Images in the data are to be skipped, while every line is restated exactly as written.

# SUPPLIED RECORDS
◇ ◇ ◇
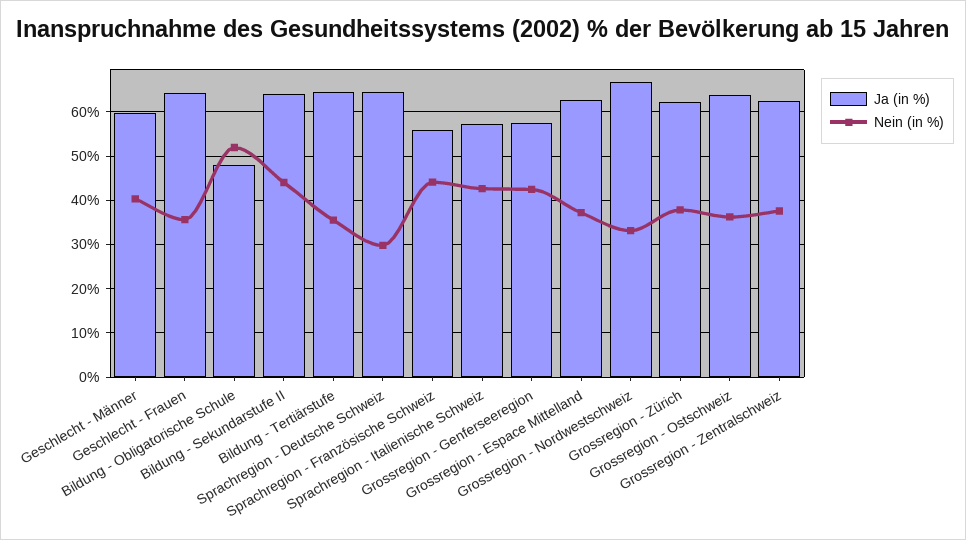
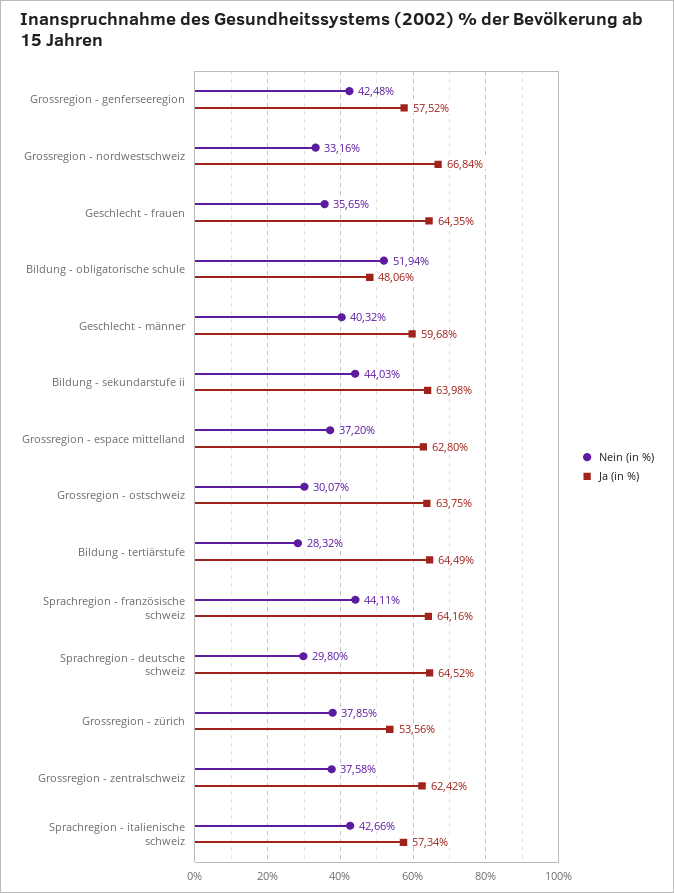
  {
    "Ja (in %)": {
      "Geschlecht - Männer": 59.68,
      "Geschlecht - Frauen": 64.35,
      "Bildung - Obligatorische Schule": 48.06,
      "Bildung - Sekundarstufe II": 63.98,
      "Bildung - Tertiärstufe": 64.49,
      "Sprachregion - Deutsche Schweiz": 64.52,
-     "Sprachregion - Französische Schweiz": 56,
+     "Sprachregion - Französische Schweiz": 64.16,
      "Sprachregion - Italienische Schweiz": 57.34,
      "Grossregion - Genferseeregion": 57.52,
      "Grossregion - Espace Mittelland": 62.8,
      "Grossregion - Nordwestschweiz": 66.84,
-     "Grossregion - Zürich": 62,
+     "Grossregion - Zürich": 53.56,
      "Grossregion - Ostschweiz": 63.75,
      "Grossregion - Zentralschweiz": 62.42
    },
    "Nein (in %)": {
      "Geschlecht - Männer": 40.32,
      "Geschlecht - Frauen": 35.65,
      "Bildung - Obligatorische Schule": 51.94,
      "Bildung - Sekundarstufe II": 44.03,
-     "Bildung - Tertiärstufe": 36,
+     "Bildung - Tertiärstufe": 28.32,
      "Sprachregion - Deutsche Schweiz": 29.8,
      "Sprachregion - Französische Schweiz": 44.11,
      "Sprachregion - Italienische Schweiz": 42.66,
      "Grossregion - Genferseeregion": 42.48,
      "Grossregion - Espace Mittelland": 37.2,
      "Grossregion - Nordwestschweiz": 33.16,
      "Grossregion - Zürich": 37.85,
-     "Grossregion - Ostschweiz": 36,
+     "Grossregion - Ostschweiz": 30.07,
      "Grossregion - Zentralschweiz": 37.58
    }
  }

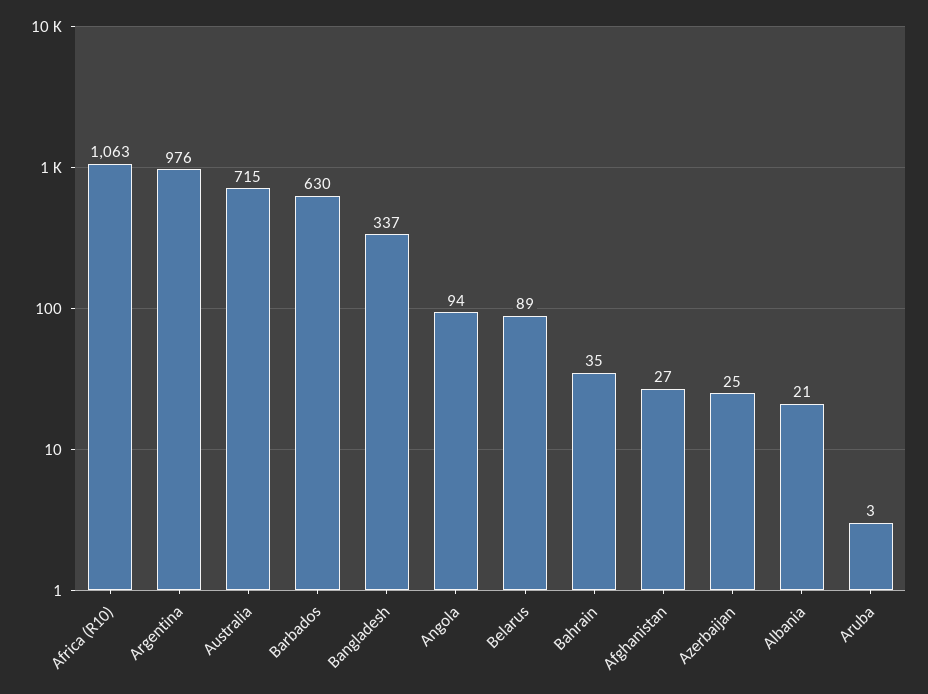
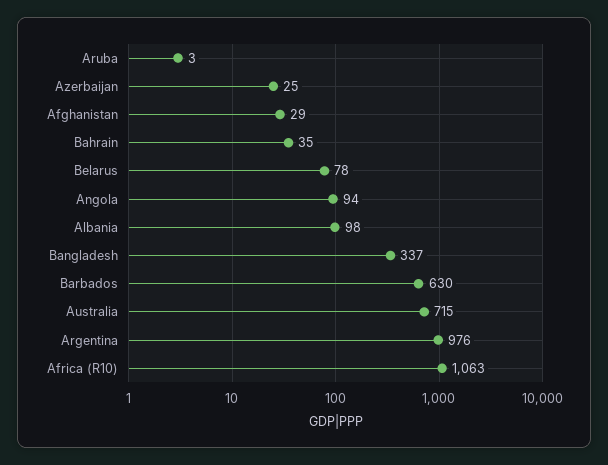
  {
    "Africa (R10)": 1063,
    "Argentina": 976,
    "Australia": 715,
    "Barbados": 630,
    "Bangladesh": 337,
    "Angola": 94,
-   "Belarus": 89,
+   "Belarus": 78,
    "Bahrain": 35,
-   "Afghanistan": 27,
+   "Afghanistan": 29,
    "Azerbaijan": 25,
-   "Albania": 21,
+   "Albania": 98,
    "Aruba": 3
  }

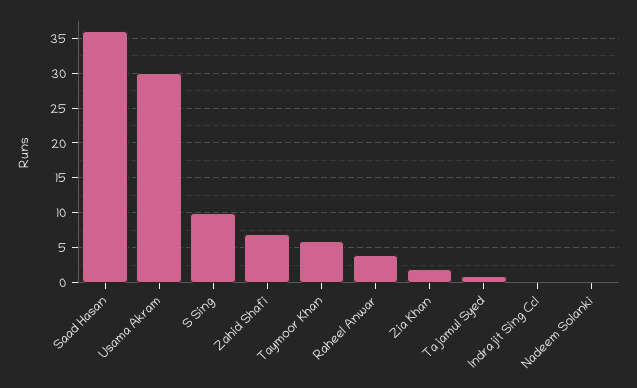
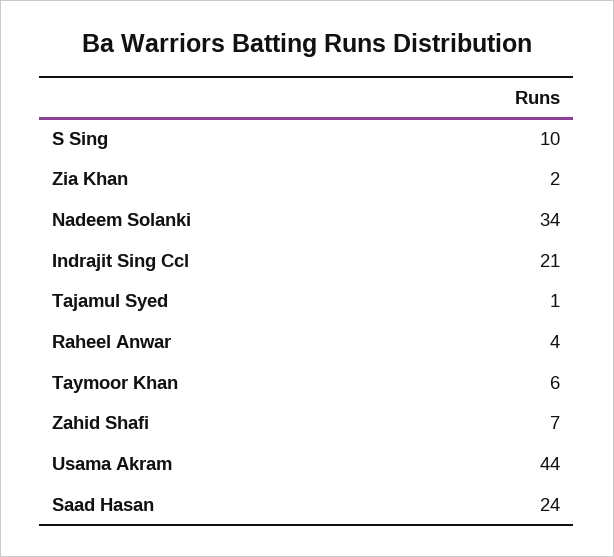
  {
-   "Saad Hasan": 36,
+   "Saad Hasan": 24,
-   "Usama Akram": 30,
+   "Usama Akram": 44,
    "S Sing": 10,
    "Zahid Shafi": 7,
    "Taymoor Khan": 6,
    "Raheel Anwar": 4,
    "Zia Khan": 2,
    "Tajamul Syed": 1,
-   "Indrajit Sing Ccl": 0,
+   "Indrajit Sing Ccl": 21,
-   "Nadeem Solanki": 0
+   "Nadeem Solanki": 34
  }

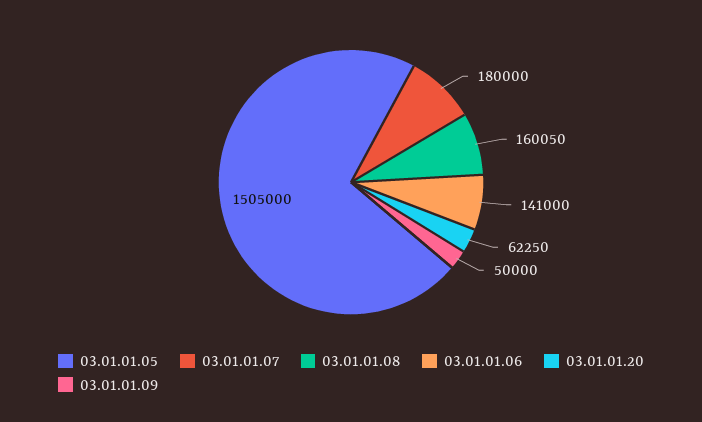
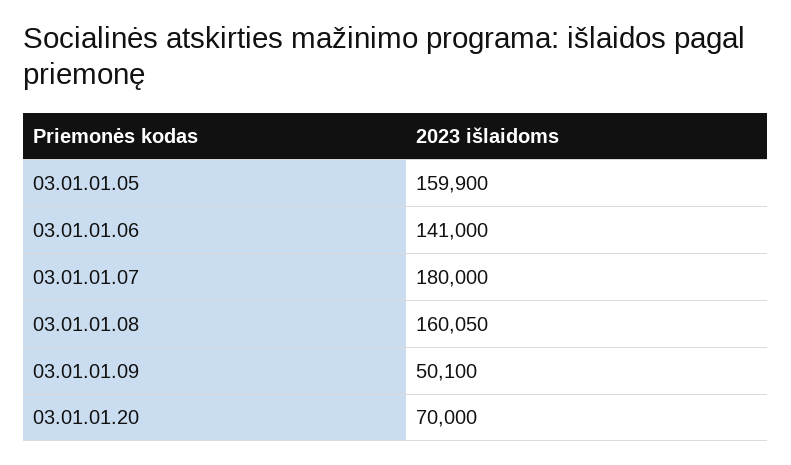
  {
-   "03.01.01.05": 1505000,
+   "03.01.01.05": 159900,
    "03.01.01.07": 180000,
    "03.01.01.08": 160050,
    "03.01.01.06": 141000,
-   "03.01.01.20": 62250,
+   "03.01.01.20": 70000,
-   "03.01.01.09": 50000
+   "03.01.01.09": 50100
  }

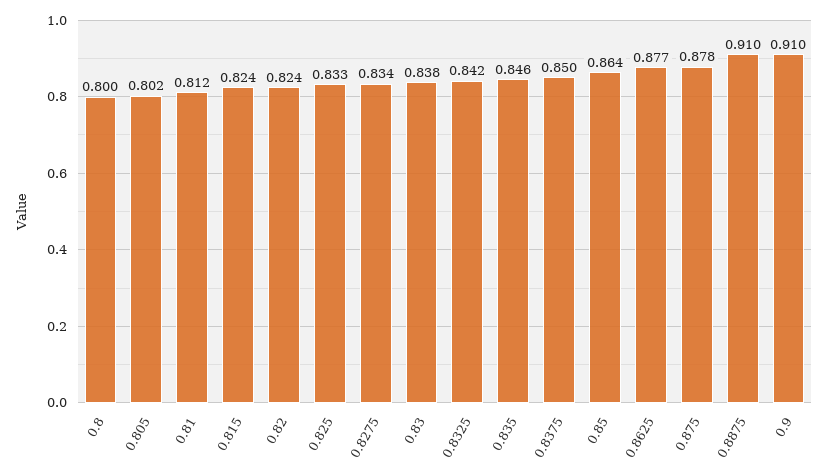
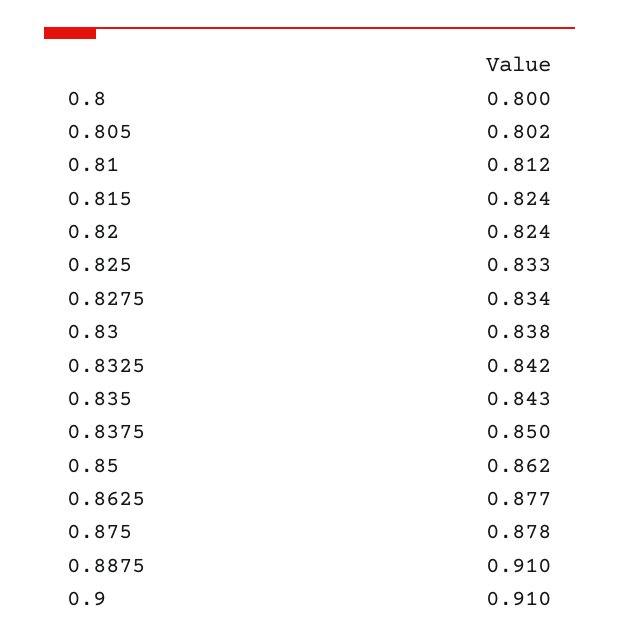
  {
    "0.8": 0.8,
    "0.805": 0.802,
    "0.81": 0.812,
    "0.815": 0.824,
    "0.82": 0.824,
    "0.825": 0.833,
    "0.8275": 0.834,
    "0.83": 0.838,
    "0.8325": 0.842,
-   "0.835": 0.846,
+   "0.835": 0.843,
    "0.8375": 0.85,
-   "0.85": 0.864,
+   "0.85": 0.862,
    "0.8625": 0.877,
    "0.875": 0.878,
    "0.8875": 0.91,
    "0.9": 0.91
  }

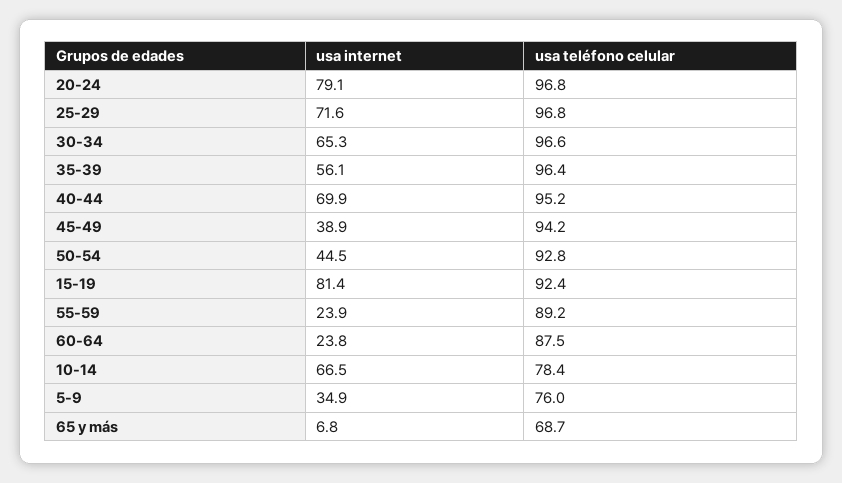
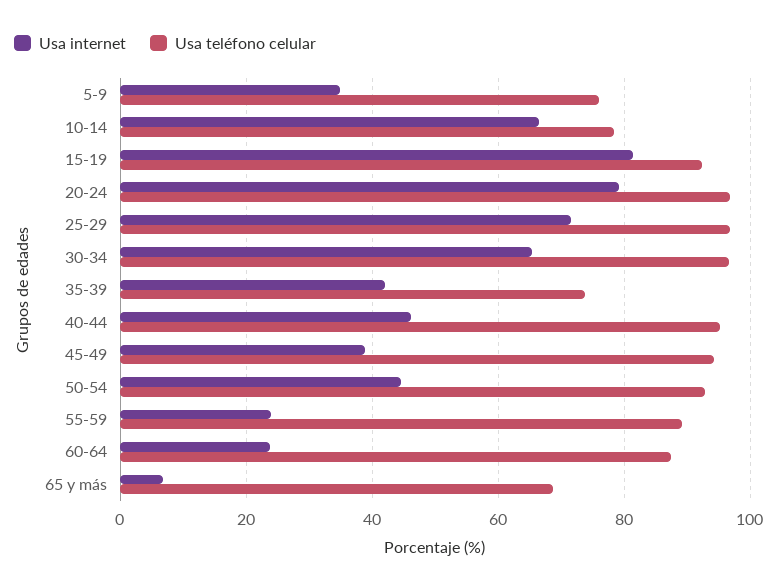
  {
    "usa internet": {
      "20-24": 79.1,
      "25-29": 71.6,
      "30-34": 65.3,
-     "35-39": 56.1,
+     "35-39": 42,
-     "40-44": 69.9,
+     "40-44": 46,
      "45-49": 38.9,
      "50-54": 44.5,
      "15-19": 81.4,
      "55-59": 23.9,
      "60-64": 23.8,
      "10-14": 66.5,
      "5-9": 34.9,
      "65 y más": 6.8
    },
    "usa teléfono celular": {
      "20-24": 96.8,
      "25-29": 96.8,
      "30-34": 96.6,
-     "35-39": 96.4,
+     "35-39": 74,
      "40-44": 95.2,
      "45-49": 94.2,
      "50-54": 92.8,
      "15-19": 92.4,
      "55-59": 89.2,
      "60-64": 87.5,
      "10-14": 78.4,
      "5-9": 76,
      "65 y más": 68.7
    }
  }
◇ ◇ ◇
# WRITTEN RESPONSE
  {
    "Ja (in %)": {
      "Geschlecht - Männer": 59.68,
      "Geschlecht - Frauen": 64.35,
      "Bildung - Obligatorische Schule": 48.06,
      "Bildung - Sekundarstufe II": 63.98,
      "Bildung - Tertiärstufe": 64.49,
      "Sprachregion - Deutsche Schweiz": 64.52,
-     "Sprachregion - Französische Schweiz": 56,
+     "Sprachregion - Französische Schweiz": 64.16,
      "Sprachregion - Italienische Schweiz": 57.34,
      "Grossregion - Genferseeregion": 57.52,
      "Grossregion - Espace Mittelland": 62.8,
      "Grossregion - Nordwestschweiz": 66.84,
-     "Grossregion - Zürich": 62,
+     "Grossregion - Zürich": 53.56,
      "Grossregion - Ostschweiz": 63.75,
      "Grossregion - Zentralschweiz": 62.42
    },
    "Nein (in %)": {
      "Geschlecht - Männer": 40.32,
      "Geschlecht - Frauen": 35.65,
      "Bildung - Obligatorische Schule": 51.94,
      "Bildung - Sekundarstufe II": 44.03,
-     "Bildung - Tertiärstufe": 36,
+     "Bildung - Tertiärstufe": 28.32,
      "Sprachregion - Deutsche Schweiz": 29.8,
      "Sprachregion - Französische Schweiz": 44.11,
      "Sprachregion - Italienische Schweiz": 42.66,
      "Grossregion - Genferseeregion": 42.48,
      "Grossregion - Espace Mittelland": 37.2,
      "Grossregion - Nordwestschweiz": 33.16,
      "Grossregion - Zürich": 37.85,
-     "Grossregion - Ostschweiz": 36,
+     "Grossregion - Ostschweiz": 30.07,
      "Grossregion - Zentralschweiz": 37.58
    }
  }

  {
    "Africa (R10)": 1063,
    "Argentina": 976,
    "Australia": 715,
    "Barbados": 630,
    "Bangladesh": 337,
    "Angola": 94,
-   "Belarus": 89,
+   "Belarus": 78,
    "Bahrain": 35,
-   "Afghanistan": 27,
+   "Afghanistan": 29,
    "Azerbaijan": 25,
-   "Albania": 21,
+   "Albania": 98,
    "Aruba": 3
  }

  {
-   "Saad Hasan": 36,
+   "Saad Hasan": 24,
-   "Usama Akram": 30,
+   "Usama Akram": 44,
    "S Sing": 10,
    "Zahid Shafi": 7,
    "Taymoor Khan": 6,
    "Raheel Anwar": 4,
    "Zia Khan": 2,
    "Tajamul Syed": 1,
-   "Indrajit Sing Ccl": 0,
+   "Indrajit Sing Ccl": 21,
-   "Nadeem Solanki": 0
+   "Nadeem Solanki": 34
  }

  {
-   "03.01.01.05": 1505000,
+   "03.01.01.05": 159900,
    "03.01.01.07": 180000,
    "03.01.01.08": 160050,
    "03.01.01.06": 141000,
-   "03.01.01.20": 62250,
+   "03.01.01.20": 70000,
-   "03.01.01.09": 50000
+   "03.01.01.09": 50100
  }

  {
    "0.8": 0.8,
    "0.805": 0.802,
    "0.81": 0.812,
    "0.815": 0.824,
    "0.82": 0.824,
    "0.825": 0.833,
    "0.8275": 0.834,
    "0.83": 0.838,
    "0.8325": 0.842,
-   "0.835": 0.846,
+   "0.835": 0.843,
    "0.8375": 0.85,
-   "0.85": 0.864,
+   "0.85": 0.862,
    "0.8625": 0.877,
    "0.875": 0.878,
    "0.8875": 0.91,
    "0.9": 0.91
  }

  {
    "usa internet": {
      "20-24": 79.1,
      "25-29": 71.6,
      "30-34": 65.3,
-     "35-39": 56.1,
+     "35-39": 42,
-     "40-44": 69.9,
+     "40-44": 46,
      "45-49": 38.9,
      "50-54": 44.5,
      "15-19": 81.4,
      "55-59": 23.9,
      "60-64": 23.8,
      "10-14": 66.5,
      "5-9": 34.9,
      "65 y más": 6.8
    },
    "usa teléfono celular": {
      "20-24": 96.8,
      "25-29": 96.8,
      "30-34": 96.6,
-     "35-39": 96.4,
+     "35-39": 74,
      "40-44": 95.2,
      "45-49": 94.2,
      "50-54": 92.8,
      "15-19": 92.4,
      "55-59": 89.2,
      "60-64": 87.5,
      "10-14": 78.4,
      "5-9": 76,
      "65 y más": 68.7
    }
  }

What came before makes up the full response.